Au plan macroéconomique le partage du profit peut avoir deux effets favorables :
- les entreprises qui sont dans un système de partage de profit ne réduisent pas forcément leur effectif en période de récession parce que leur demande de travail dépend du salaire fixe, la réduction du profit partagé permet d’éviter les licenciements (l’emploi est peu sensible à la conjoncture)
- le niveau des prix étant déterminé par les coûts, une économie de partage du profit en réduisant le coût du travail aura des prix plus bas. La demande de bien sera (toutes choses égales par ailleurs) plus forte.

Ainsi ce système permet à la fois de créer des emplois et de réduire la sensibilité à la conjoncture. Il présente aussi des effets microéconomiques dans la mesure où il peut correspondre à un système d’incitation à l’effort. Chaque salarié, en améliorant sa productivité peut augmenter son revenu puisqu’il permet de réaliser un profit global plus élevé.

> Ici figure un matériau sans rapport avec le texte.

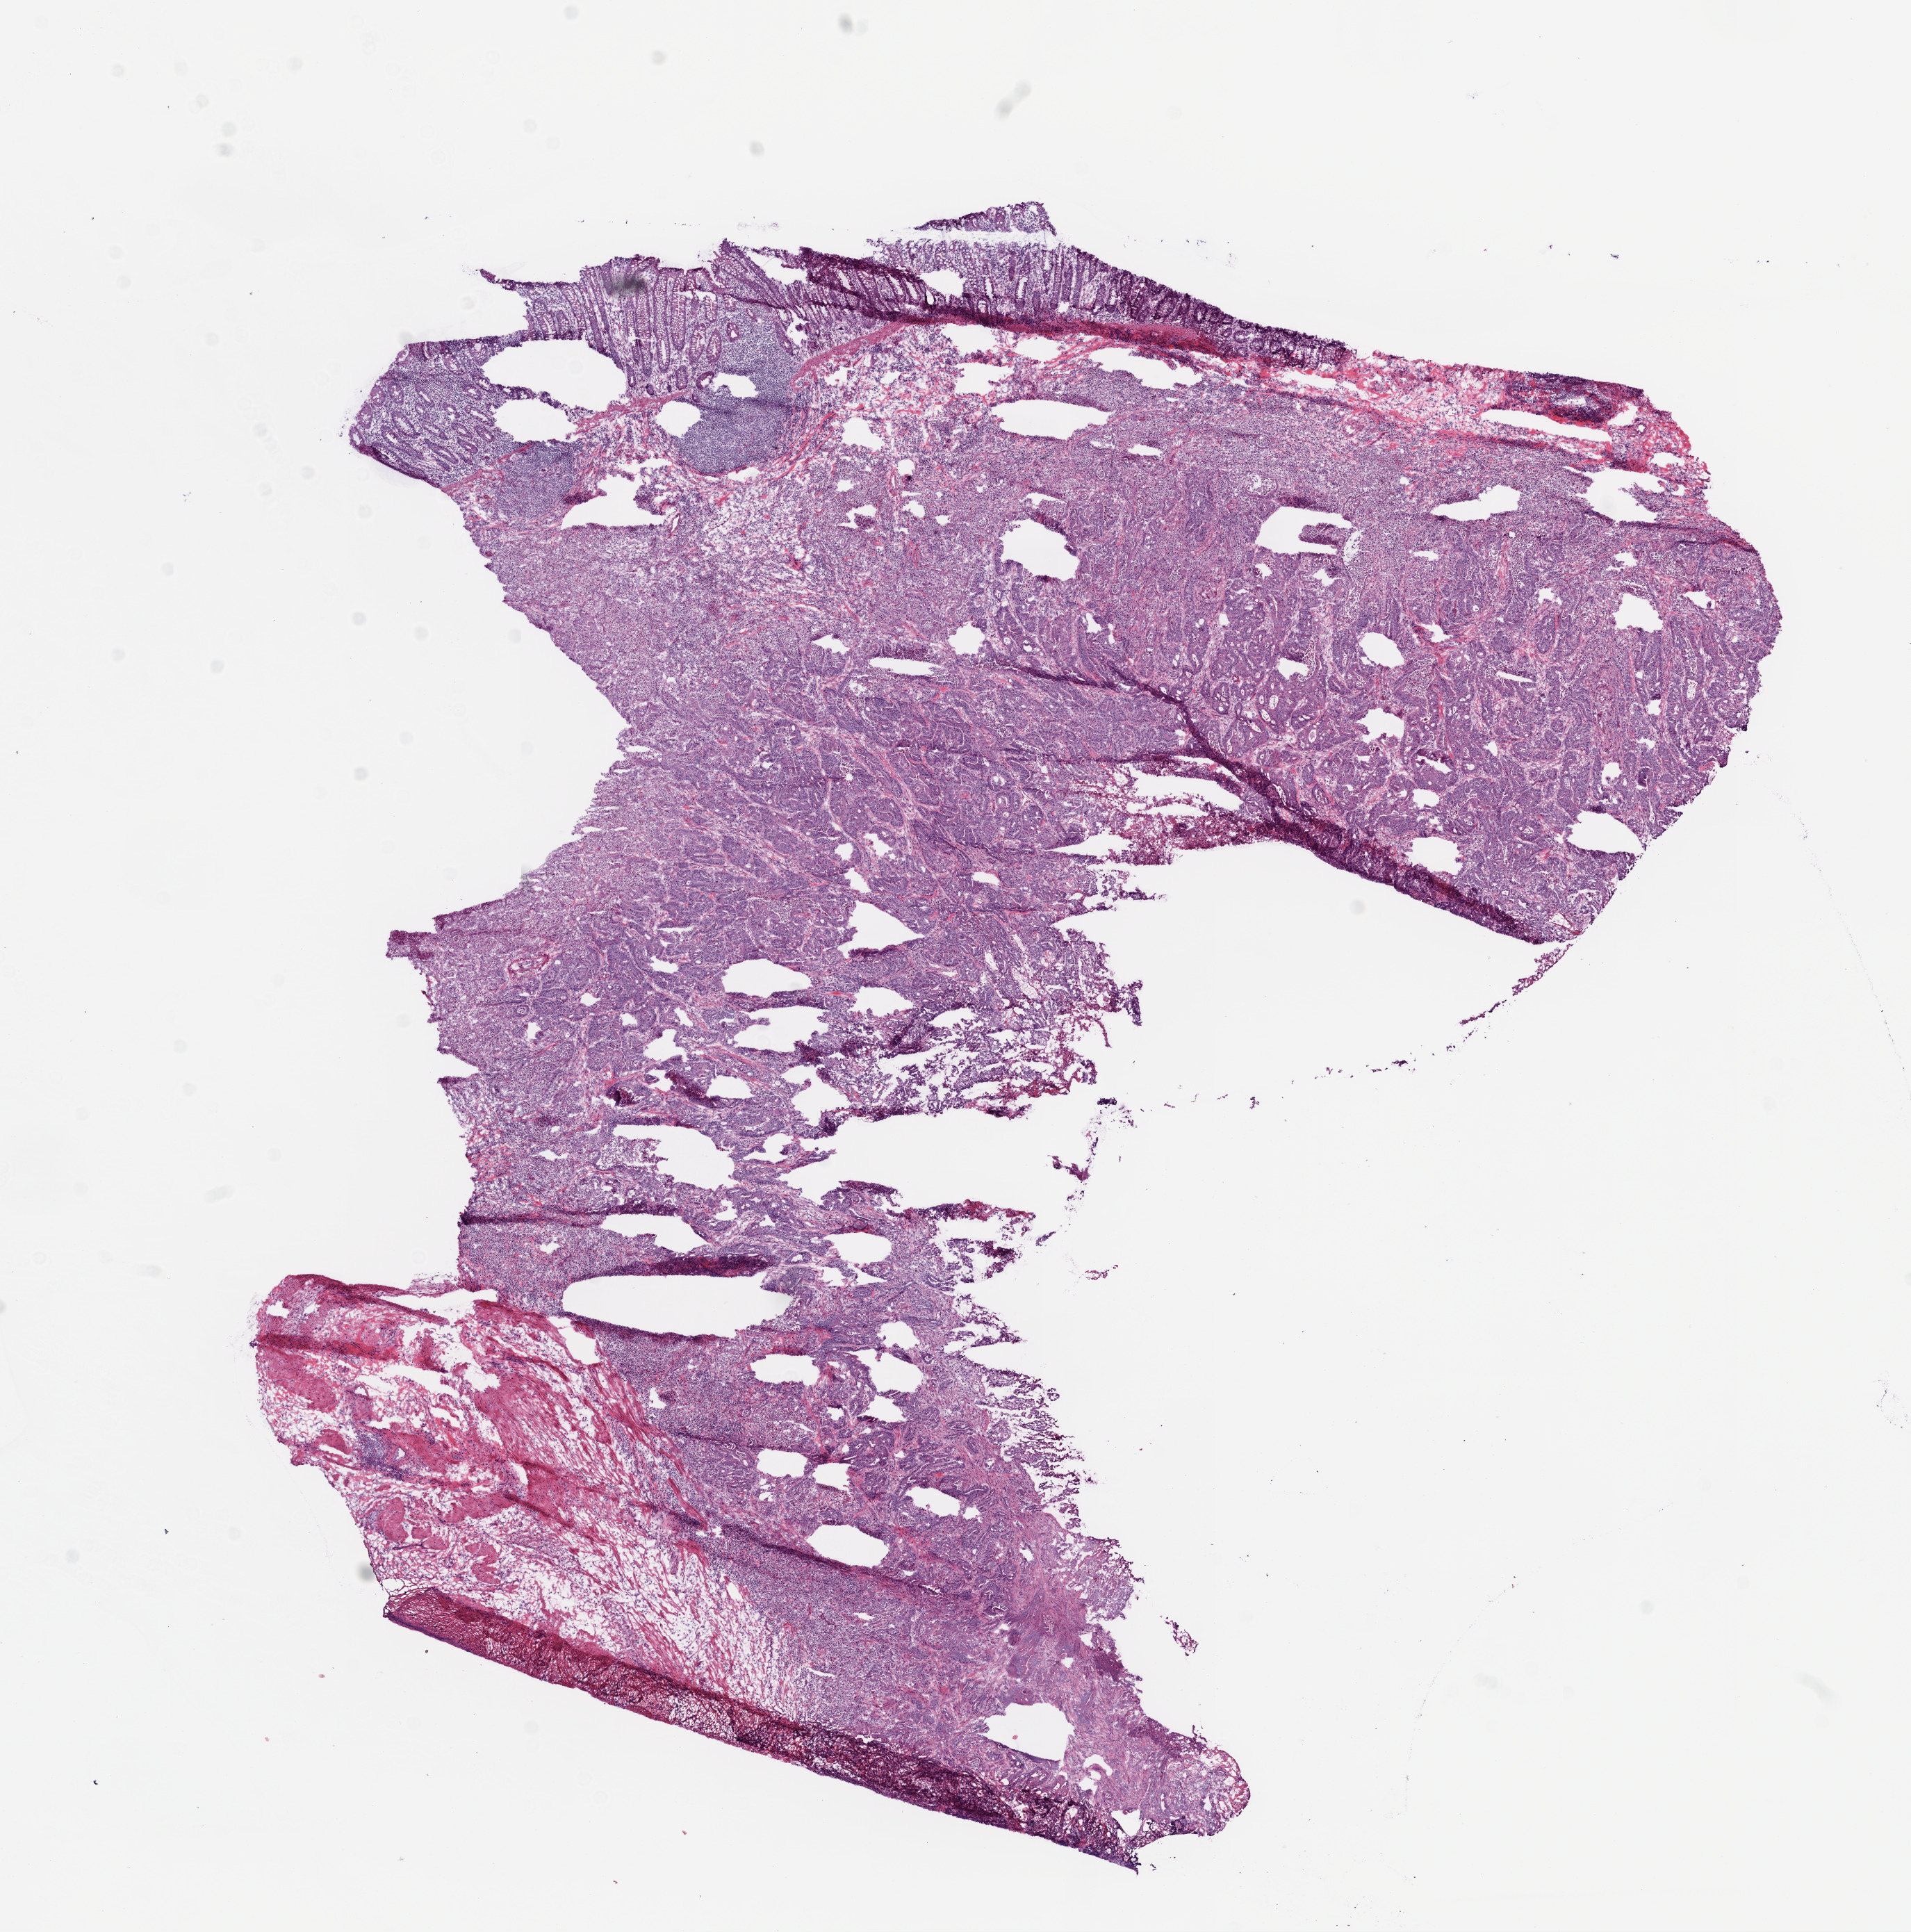
Digitized H&E tissue section (whole slide), whole scanned area (about 11.0 x 11.2 mm, from a 20x scan) shown as a low-resolution overview; frozen section from the bottom of the tissue portion; colon, primary tumour sample. Female patient; age at initial diagnosis 62 years. Pathologist review of this section (percent, as recorded): tumour cells 80%, tumour nuclei 90%, normal cells 0%, stromal cells 20%, necrosis 0%.
- diagnosis: Adenocarcinoma, NOS (ascending colon)
- TNM: T3 N0 M0
- lymph nodes positive (case pathology): 0 of 39 examined
- AJCC pathologic stage: IIA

Pour certains auteurs, cette thèse n’est pas recevable parce que le salarié ne fera pas le lien entre son effort productif et le profit total partagé. Il a intérêt à adopter un comportement de passager clandestin et ainsi il profitera des efforts des autres. Il faut alors chercher à corriger cette attitude, par exemple en recourant à la méthode du "salaire d’efficience".

Cette proposition peut être illustrée par l’expérience japonaise de négociation des salaires.

Au Japon, dans les grandes entreprises, les salaires sont constitués de deux parties, il s’agit de salaires binômes comportant une somme fixe négociée par les syndicats et une prime appelée "bonus" décidée par les employeurs. Cette expérience comporte cependant une différence importante avec le principe du partage du profit, car le bonus n’est pas le profit par tête, il comporte en effet, une part importante d’individualisation.

[1Costas Azariadis 1975

[2Voir sur le site Melchior cet extrait de Analyse économique des systèmes, Gérard Thoris (1987), Paris, A. Colin, coll. ’’U", p. 47-48, La relation de travail au prisme du dilemme du prisonnier.

[3L’article de Akerlof : "The market for Lemons", traite du marché des automobiles d’occasion, et montre que le comportement rationnel traditionnel ne peut être retenu. une voiture trop bon marché sera écartée par les acheteurs qui soupçonneront une faible qualité. Le vendeur aura donc tendance à relever les prix pour convaincre les clients de la bonne qualité de ses voitures. En 1982 Akerlof appliquera cette idée au marché du travail.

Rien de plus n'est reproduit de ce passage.